-- ACTION ITEM --
Answer with the exact lines of the following material from the one containing "M632,1H779L771,80L626,66Z" through the one containing "M625,501L631,484C659,414 688,344 714,273C748,182", both end lines included.

== Segment start ==

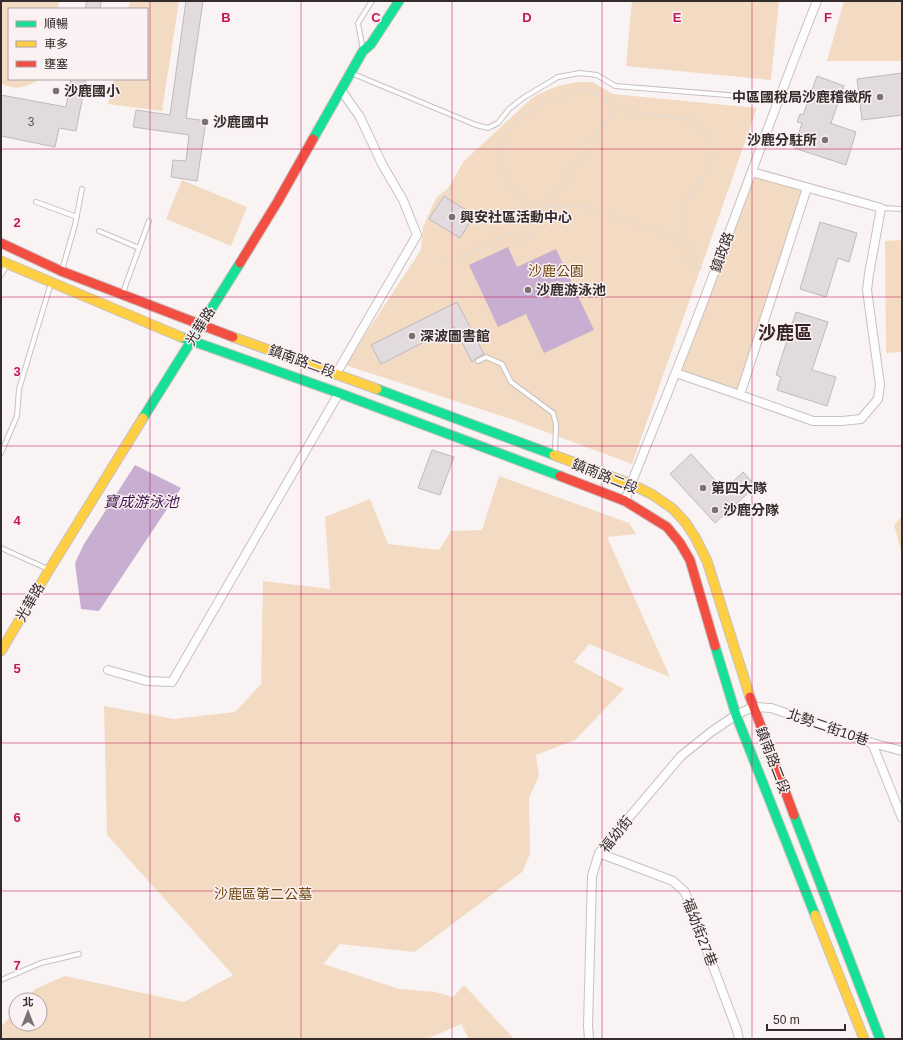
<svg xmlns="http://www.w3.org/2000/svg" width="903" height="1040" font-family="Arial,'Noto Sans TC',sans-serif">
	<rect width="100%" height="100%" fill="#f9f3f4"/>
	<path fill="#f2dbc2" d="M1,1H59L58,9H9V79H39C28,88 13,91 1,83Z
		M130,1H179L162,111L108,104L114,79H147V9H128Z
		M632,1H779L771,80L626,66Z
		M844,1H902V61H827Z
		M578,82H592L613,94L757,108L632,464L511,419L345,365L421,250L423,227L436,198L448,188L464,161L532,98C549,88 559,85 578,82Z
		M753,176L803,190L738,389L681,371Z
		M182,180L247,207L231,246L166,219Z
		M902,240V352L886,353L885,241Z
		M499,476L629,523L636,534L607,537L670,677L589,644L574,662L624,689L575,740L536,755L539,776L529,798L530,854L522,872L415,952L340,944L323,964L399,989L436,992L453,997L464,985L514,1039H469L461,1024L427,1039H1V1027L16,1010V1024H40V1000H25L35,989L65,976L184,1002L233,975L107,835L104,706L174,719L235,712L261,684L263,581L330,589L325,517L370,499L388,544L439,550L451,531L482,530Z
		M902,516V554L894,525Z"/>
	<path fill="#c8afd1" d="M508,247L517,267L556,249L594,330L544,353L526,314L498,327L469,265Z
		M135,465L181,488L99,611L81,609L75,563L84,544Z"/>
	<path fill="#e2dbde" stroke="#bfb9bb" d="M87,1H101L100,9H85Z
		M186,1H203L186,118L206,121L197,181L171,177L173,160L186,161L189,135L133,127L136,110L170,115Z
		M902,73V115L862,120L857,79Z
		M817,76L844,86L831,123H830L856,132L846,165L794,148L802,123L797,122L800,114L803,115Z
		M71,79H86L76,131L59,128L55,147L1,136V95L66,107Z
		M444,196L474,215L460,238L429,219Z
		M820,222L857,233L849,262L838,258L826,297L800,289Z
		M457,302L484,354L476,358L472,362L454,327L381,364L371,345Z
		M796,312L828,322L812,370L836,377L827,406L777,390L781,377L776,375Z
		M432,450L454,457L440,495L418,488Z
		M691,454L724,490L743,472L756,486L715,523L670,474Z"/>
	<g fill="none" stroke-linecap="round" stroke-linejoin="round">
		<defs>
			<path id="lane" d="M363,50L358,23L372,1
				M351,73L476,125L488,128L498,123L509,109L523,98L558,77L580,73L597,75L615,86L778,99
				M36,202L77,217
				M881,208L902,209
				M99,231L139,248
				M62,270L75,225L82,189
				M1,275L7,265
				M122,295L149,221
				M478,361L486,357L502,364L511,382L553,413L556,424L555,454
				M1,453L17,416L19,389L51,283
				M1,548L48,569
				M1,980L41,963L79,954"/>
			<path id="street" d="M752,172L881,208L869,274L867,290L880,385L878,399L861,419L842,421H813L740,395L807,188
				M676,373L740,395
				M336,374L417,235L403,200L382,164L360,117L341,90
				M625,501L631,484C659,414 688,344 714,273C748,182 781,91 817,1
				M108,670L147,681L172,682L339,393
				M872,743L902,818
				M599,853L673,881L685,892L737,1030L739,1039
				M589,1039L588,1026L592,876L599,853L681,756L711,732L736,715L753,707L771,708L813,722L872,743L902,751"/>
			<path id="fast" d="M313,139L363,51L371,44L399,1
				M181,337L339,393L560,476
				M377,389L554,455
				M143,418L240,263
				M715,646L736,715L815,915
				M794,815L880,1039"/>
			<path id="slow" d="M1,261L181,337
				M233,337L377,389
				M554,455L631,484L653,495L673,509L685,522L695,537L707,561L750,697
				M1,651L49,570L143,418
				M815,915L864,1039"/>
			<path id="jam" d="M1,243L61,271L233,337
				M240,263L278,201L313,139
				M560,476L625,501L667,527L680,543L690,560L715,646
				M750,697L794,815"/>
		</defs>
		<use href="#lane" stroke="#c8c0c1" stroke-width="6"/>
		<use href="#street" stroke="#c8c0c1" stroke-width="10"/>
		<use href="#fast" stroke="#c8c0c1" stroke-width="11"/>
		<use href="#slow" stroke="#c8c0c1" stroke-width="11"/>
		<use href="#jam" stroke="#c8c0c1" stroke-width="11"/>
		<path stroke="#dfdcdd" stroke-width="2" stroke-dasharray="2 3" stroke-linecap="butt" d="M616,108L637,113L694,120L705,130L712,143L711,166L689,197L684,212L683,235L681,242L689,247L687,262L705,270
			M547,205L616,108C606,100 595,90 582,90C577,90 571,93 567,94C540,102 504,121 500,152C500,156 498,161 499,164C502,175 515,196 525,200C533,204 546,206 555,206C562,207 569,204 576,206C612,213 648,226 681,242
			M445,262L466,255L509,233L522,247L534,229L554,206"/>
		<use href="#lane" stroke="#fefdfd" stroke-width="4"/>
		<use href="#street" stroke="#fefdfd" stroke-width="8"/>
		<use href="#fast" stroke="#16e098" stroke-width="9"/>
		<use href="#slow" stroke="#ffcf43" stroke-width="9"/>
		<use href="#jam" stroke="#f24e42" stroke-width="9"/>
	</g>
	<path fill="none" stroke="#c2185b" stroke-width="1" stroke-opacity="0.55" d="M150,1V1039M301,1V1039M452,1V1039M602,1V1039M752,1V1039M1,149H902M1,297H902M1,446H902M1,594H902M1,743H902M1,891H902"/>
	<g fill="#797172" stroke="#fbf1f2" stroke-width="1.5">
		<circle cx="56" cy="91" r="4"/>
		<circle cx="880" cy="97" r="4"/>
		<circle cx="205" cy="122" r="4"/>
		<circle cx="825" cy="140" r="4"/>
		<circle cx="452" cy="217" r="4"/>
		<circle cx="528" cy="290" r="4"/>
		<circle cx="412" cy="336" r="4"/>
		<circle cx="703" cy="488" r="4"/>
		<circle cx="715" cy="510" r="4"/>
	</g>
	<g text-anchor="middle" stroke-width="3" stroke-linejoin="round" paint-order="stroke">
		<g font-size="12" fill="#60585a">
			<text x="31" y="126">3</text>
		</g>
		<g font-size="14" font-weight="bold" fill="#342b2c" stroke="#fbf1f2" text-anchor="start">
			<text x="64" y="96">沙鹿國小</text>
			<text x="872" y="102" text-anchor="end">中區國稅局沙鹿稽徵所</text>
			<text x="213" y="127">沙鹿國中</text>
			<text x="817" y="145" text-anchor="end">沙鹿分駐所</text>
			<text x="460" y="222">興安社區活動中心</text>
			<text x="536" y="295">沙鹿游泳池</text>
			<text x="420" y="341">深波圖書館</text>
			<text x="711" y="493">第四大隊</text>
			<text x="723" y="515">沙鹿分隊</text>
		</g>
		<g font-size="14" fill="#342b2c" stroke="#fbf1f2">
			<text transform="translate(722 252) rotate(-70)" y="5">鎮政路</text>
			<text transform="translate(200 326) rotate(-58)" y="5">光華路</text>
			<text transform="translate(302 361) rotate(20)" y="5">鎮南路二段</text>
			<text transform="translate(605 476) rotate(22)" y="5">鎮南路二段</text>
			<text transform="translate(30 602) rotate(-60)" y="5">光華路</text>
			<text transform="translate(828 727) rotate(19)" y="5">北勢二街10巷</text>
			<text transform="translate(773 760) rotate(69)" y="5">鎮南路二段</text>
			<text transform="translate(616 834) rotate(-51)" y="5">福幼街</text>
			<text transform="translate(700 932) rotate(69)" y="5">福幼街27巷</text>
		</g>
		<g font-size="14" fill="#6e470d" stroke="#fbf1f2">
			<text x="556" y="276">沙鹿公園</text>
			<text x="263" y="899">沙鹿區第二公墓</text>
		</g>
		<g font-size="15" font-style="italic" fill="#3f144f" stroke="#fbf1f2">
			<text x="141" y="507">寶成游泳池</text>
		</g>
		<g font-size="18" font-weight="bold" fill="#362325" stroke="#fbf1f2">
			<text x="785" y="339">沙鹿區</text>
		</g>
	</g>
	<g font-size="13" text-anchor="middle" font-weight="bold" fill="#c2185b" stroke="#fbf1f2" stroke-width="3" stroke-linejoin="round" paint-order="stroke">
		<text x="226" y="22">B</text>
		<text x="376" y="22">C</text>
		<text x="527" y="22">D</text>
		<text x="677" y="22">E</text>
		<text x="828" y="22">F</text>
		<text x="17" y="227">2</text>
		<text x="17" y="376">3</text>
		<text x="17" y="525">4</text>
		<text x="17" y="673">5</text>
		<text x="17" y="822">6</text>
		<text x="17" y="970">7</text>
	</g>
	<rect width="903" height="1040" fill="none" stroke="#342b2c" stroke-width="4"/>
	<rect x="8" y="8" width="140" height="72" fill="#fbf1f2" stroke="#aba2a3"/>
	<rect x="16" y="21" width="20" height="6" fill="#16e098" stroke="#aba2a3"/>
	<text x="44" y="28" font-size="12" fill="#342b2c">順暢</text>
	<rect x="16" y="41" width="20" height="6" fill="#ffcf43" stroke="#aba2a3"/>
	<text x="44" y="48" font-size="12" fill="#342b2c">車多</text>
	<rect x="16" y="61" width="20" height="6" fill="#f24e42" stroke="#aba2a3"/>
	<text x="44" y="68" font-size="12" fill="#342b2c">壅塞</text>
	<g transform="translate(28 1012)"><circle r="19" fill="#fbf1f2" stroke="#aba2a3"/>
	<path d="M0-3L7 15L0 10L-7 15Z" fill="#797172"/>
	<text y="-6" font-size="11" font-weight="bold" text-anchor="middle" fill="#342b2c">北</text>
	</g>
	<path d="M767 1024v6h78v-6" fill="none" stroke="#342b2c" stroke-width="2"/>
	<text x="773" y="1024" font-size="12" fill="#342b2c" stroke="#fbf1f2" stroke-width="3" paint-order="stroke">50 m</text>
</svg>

== Segment end ==
== Segment start ==

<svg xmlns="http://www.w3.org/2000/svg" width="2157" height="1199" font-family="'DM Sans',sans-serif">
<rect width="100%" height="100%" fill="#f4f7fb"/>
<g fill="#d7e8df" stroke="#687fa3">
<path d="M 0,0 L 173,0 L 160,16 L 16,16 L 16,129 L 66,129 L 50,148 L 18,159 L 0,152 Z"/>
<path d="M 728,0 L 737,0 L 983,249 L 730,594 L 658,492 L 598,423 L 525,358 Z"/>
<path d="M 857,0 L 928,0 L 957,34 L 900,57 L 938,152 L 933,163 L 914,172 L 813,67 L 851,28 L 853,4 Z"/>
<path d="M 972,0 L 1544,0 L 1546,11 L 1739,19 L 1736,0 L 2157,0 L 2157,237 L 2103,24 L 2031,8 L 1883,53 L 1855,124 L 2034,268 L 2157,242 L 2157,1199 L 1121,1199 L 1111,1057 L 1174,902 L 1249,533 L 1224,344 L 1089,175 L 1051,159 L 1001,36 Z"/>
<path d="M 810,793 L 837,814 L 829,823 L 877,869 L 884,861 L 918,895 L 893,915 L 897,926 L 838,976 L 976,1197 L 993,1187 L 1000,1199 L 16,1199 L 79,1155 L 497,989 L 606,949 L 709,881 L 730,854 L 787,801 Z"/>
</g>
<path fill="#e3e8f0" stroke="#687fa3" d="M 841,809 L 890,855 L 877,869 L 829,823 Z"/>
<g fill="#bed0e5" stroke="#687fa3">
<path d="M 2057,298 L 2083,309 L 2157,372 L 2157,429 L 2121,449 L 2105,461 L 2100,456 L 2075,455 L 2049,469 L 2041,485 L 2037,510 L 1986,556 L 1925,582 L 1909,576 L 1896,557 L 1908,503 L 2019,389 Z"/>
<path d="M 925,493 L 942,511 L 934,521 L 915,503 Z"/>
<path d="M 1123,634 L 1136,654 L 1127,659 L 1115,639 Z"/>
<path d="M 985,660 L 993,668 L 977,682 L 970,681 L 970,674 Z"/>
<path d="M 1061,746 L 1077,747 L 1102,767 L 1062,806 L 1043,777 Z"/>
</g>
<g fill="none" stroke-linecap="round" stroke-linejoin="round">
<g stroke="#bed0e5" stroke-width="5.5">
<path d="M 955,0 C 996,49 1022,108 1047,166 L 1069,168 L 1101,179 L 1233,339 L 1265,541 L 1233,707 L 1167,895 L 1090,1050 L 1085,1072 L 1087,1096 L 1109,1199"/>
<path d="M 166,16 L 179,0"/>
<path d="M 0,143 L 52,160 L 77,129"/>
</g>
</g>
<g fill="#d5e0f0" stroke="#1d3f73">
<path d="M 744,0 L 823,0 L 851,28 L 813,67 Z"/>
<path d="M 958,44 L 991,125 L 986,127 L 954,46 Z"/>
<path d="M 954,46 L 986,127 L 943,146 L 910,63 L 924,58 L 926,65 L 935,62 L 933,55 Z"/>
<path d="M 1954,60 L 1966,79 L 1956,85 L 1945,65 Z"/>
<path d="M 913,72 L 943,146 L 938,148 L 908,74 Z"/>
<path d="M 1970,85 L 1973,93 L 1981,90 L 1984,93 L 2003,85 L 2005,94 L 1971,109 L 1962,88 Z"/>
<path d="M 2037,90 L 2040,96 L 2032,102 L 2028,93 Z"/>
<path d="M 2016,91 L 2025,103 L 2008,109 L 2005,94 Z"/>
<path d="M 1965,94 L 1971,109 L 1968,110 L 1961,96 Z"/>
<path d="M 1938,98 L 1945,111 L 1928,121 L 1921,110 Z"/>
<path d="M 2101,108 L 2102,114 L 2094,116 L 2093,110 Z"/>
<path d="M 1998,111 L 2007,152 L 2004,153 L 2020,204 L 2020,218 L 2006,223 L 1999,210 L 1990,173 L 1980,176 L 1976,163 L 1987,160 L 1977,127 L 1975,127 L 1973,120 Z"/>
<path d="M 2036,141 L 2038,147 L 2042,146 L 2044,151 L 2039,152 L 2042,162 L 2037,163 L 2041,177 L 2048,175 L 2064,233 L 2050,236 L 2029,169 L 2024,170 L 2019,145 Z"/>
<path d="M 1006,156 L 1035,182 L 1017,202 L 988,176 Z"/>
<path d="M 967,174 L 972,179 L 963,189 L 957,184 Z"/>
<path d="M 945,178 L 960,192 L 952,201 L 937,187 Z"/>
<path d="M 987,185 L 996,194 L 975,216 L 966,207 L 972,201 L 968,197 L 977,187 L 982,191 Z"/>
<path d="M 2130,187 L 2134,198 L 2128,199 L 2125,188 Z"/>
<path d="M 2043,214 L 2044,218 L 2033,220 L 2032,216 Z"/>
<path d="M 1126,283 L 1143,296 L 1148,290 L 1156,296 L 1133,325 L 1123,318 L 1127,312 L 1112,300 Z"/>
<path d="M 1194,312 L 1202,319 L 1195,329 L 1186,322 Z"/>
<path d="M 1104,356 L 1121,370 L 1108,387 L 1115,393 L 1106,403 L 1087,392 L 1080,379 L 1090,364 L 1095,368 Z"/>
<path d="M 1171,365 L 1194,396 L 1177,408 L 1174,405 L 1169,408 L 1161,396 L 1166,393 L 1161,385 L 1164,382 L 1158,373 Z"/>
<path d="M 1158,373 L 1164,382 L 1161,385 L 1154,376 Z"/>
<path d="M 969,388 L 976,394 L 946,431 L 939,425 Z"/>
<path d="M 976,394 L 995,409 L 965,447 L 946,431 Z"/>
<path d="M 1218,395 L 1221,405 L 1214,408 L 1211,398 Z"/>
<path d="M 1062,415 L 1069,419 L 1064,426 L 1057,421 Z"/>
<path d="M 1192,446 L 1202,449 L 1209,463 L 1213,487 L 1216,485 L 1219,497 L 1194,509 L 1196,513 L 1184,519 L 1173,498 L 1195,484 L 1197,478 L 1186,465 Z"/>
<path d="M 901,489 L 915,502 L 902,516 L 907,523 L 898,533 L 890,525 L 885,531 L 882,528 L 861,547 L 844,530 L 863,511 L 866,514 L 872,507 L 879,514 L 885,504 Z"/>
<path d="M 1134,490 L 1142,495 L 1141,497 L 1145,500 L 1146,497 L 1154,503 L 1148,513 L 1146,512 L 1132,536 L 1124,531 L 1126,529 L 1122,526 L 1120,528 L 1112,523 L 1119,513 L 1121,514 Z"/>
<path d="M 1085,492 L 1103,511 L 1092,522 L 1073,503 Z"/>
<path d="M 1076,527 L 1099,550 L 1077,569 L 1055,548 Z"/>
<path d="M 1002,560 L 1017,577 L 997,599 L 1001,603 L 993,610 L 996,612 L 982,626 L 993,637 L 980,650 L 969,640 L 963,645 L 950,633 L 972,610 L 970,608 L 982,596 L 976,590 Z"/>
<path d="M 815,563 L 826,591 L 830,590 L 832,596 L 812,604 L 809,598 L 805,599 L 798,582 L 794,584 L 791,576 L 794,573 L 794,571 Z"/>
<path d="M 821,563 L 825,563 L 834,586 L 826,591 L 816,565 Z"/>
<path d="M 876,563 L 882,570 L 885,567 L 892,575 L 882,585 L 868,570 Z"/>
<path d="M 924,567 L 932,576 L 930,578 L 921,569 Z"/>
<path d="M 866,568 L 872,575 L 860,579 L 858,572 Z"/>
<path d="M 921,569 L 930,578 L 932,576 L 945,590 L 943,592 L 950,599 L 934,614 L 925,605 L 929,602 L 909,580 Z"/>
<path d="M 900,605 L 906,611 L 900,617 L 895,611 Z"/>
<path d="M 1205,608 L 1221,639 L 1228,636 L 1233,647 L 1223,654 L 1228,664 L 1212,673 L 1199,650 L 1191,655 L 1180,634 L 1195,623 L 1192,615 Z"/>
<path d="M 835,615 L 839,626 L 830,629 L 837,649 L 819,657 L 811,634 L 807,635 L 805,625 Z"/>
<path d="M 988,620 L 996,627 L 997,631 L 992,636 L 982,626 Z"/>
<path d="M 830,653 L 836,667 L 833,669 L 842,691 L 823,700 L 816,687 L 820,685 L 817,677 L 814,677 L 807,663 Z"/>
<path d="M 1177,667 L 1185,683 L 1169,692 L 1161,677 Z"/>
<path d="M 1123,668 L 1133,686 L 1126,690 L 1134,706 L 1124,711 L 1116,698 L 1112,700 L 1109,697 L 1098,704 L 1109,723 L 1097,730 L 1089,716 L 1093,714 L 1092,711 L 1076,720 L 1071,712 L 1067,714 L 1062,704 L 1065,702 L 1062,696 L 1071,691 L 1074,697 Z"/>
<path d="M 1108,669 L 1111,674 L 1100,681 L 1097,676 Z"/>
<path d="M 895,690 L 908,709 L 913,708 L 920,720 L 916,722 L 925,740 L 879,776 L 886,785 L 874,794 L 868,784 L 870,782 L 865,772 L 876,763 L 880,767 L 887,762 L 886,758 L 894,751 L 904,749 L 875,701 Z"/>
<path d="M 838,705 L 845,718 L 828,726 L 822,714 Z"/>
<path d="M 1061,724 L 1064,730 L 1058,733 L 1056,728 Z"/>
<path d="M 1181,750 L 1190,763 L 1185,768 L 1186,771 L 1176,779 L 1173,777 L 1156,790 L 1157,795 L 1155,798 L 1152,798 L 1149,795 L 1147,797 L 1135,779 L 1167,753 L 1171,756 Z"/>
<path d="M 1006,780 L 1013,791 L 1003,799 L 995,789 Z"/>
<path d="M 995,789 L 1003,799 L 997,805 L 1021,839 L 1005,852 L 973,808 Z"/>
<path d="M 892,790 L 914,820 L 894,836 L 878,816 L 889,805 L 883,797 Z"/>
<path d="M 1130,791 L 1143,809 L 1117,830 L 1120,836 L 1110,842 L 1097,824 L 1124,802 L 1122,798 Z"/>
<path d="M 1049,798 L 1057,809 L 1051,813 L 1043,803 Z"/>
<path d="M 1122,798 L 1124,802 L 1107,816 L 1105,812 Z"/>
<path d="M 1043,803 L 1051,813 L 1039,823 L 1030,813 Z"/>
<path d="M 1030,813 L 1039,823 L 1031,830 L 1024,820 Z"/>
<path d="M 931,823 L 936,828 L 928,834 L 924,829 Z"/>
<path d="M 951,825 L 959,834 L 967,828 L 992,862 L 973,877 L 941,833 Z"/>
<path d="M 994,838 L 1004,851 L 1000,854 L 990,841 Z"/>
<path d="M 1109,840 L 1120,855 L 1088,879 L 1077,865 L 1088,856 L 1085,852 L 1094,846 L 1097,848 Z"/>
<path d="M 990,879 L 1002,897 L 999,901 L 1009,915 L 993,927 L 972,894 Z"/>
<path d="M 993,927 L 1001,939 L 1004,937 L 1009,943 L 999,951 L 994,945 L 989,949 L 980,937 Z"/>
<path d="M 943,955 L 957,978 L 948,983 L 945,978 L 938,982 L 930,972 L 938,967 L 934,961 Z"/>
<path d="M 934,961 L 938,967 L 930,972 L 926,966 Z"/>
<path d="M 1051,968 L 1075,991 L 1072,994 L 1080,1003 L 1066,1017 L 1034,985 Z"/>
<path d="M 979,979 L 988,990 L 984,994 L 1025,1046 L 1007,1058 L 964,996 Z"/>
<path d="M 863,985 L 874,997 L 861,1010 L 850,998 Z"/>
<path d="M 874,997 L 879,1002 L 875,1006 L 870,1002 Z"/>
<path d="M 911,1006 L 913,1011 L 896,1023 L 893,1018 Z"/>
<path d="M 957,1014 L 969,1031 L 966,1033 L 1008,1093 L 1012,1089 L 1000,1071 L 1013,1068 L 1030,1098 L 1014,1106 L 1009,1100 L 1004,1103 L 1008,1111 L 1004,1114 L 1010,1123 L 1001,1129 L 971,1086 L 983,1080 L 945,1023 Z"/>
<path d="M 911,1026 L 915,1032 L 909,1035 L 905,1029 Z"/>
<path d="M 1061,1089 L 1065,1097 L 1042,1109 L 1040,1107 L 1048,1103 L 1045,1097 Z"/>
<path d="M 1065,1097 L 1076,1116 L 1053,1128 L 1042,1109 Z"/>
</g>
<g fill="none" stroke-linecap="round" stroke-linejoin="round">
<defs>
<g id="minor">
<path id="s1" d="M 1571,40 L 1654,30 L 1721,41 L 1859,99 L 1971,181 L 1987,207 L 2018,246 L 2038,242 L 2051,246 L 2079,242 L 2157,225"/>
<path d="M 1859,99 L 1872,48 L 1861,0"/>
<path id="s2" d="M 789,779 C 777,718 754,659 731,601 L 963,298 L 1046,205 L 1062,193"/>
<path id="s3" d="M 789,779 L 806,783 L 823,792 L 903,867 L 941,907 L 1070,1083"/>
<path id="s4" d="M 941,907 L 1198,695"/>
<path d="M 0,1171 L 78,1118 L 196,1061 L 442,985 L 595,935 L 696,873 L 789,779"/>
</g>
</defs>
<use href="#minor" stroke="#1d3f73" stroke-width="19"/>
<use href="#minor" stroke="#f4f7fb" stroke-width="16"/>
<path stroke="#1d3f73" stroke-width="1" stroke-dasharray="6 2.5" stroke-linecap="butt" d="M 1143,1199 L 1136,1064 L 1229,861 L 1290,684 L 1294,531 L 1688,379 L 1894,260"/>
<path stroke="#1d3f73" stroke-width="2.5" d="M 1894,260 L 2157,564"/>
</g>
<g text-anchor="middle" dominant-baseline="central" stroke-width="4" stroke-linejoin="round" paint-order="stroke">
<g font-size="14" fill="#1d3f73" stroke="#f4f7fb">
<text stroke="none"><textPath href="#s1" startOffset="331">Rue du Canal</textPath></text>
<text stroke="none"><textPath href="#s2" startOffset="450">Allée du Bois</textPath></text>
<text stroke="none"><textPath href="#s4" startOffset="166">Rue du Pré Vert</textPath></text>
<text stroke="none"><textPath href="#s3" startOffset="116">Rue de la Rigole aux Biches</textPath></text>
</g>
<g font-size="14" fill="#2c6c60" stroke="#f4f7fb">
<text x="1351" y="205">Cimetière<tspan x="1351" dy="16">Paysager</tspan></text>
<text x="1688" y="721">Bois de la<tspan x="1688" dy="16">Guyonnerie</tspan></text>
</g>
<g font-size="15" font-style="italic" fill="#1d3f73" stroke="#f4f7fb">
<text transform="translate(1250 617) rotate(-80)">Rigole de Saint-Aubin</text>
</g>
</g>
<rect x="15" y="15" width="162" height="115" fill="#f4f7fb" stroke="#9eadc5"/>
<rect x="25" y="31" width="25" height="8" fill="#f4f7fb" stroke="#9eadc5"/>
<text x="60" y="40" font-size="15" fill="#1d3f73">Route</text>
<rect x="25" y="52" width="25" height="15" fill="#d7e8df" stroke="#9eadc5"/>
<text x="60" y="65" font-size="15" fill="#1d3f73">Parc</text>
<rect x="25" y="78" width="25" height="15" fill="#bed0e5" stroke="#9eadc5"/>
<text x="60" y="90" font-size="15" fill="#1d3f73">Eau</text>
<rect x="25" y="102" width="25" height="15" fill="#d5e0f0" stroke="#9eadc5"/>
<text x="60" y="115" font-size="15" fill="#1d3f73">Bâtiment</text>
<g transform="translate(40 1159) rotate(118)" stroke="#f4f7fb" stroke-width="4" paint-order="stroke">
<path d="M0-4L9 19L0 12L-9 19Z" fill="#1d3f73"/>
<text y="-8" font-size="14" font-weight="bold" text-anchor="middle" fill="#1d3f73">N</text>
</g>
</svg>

== Segment end ==

-- RESULT FOR THIS TASK --
		M632,1H779L771,80L626,66Z
		M844,1H902V61H827Z
		M578,82H592L613,94L757,108L632,464L511,419L345,365L421,250L423,227L436,198L448,188L464,161L532,98C549,88 559,85 578,82Z
		M753,176L803,190L738,389L681,371Z
		M182,180L247,207L231,246L166,219Z
		M902,240V352L886,353L885,241Z
		M499,476L629,523L636,534L607,537L670,677L589,644L574,662L624,689L575,740L536,755L539,776L529,798L530,854L522,872L415,952L340,944L323,964L399,989L436,992L453,997L464,985L514,1039H469L461,1024L427,1039H1V1027L16,1010V1024H40V1000H25L35,989L65,976L184,1002L233,975L107,835L104,706L174,719L235,712L261,684L263,581L330,589L325,517L370,499L388,544L439,550L451,531L482,530Z
		M902,516V554L894,525Z"/>
	<path fill="#c8afd1" d="M508,247L517,267L556,249L594,330L544,353L526,314L498,327L469,265Z
		M135,465L181,488L99,611L81,609L75,563L84,544Z"/>
	<path fill="#e2dbde" stroke="#bfb9bb" d="M87,1H101L100,9H85Z
		M186,1H203L186,118L206,121L197,181L171,177L173,160L186,161L189,135L133,127L136,110L170,115Z
		M902,73V115L862,120L857,79Z
		M817,76L844,86L831,123H830L856,132L846,165L794,148L802,123L797,122L800,114L803,115Z
		M71,79H86L76,131L59,128L55,147L1,136V95L66,107Z
		M444,196L474,215L460,238L429,219Z
		M820,222L857,233L849,262L838,258L826,297L800,289Z
		M457,302L484,354L476,358L472,362L454,327L381,364L371,345Z
		M796,312L828,322L812,370L836,377L827,406L777,390L781,377L776,375Z
		M432,450L454,457L440,495L418,488Z
		M691,454L724,490L743,472L756,486L715,523L670,474Z"/>
	<g fill="none" stroke-linecap="round" stroke-linejoin="round">
		<defs>
			<path id="lane" d="M363,50L358,23L372,1
				M351,73L476,125L488,128L498,123L509,109L523,98L558,77L580,73L597,75L615,86L778,99
				M36,202L77,217
				M881,208L902,209
				M99,231L139,248
				M62,270L75,225L82,189
				M1,275L7,265
				M122,295L149,221
				M478,361L486,357L502,364L511,382L553,413L556,424L555,454
				M1,453L17,416L19,389L51,283
				M1,548L48,569
				M1,980L41,963L79,954"/>
			<path id="street" d="M752,172L881,208L869,274L867,290L880,385L878,399L861,419L842,421H813L740,395L807,188
				M676,373L740,395
				M336,374L417,235L403,200L382,164L360,117L341,90
				M625,501L631,484C659,414 688,344 714,273C748,182 781,91 817,1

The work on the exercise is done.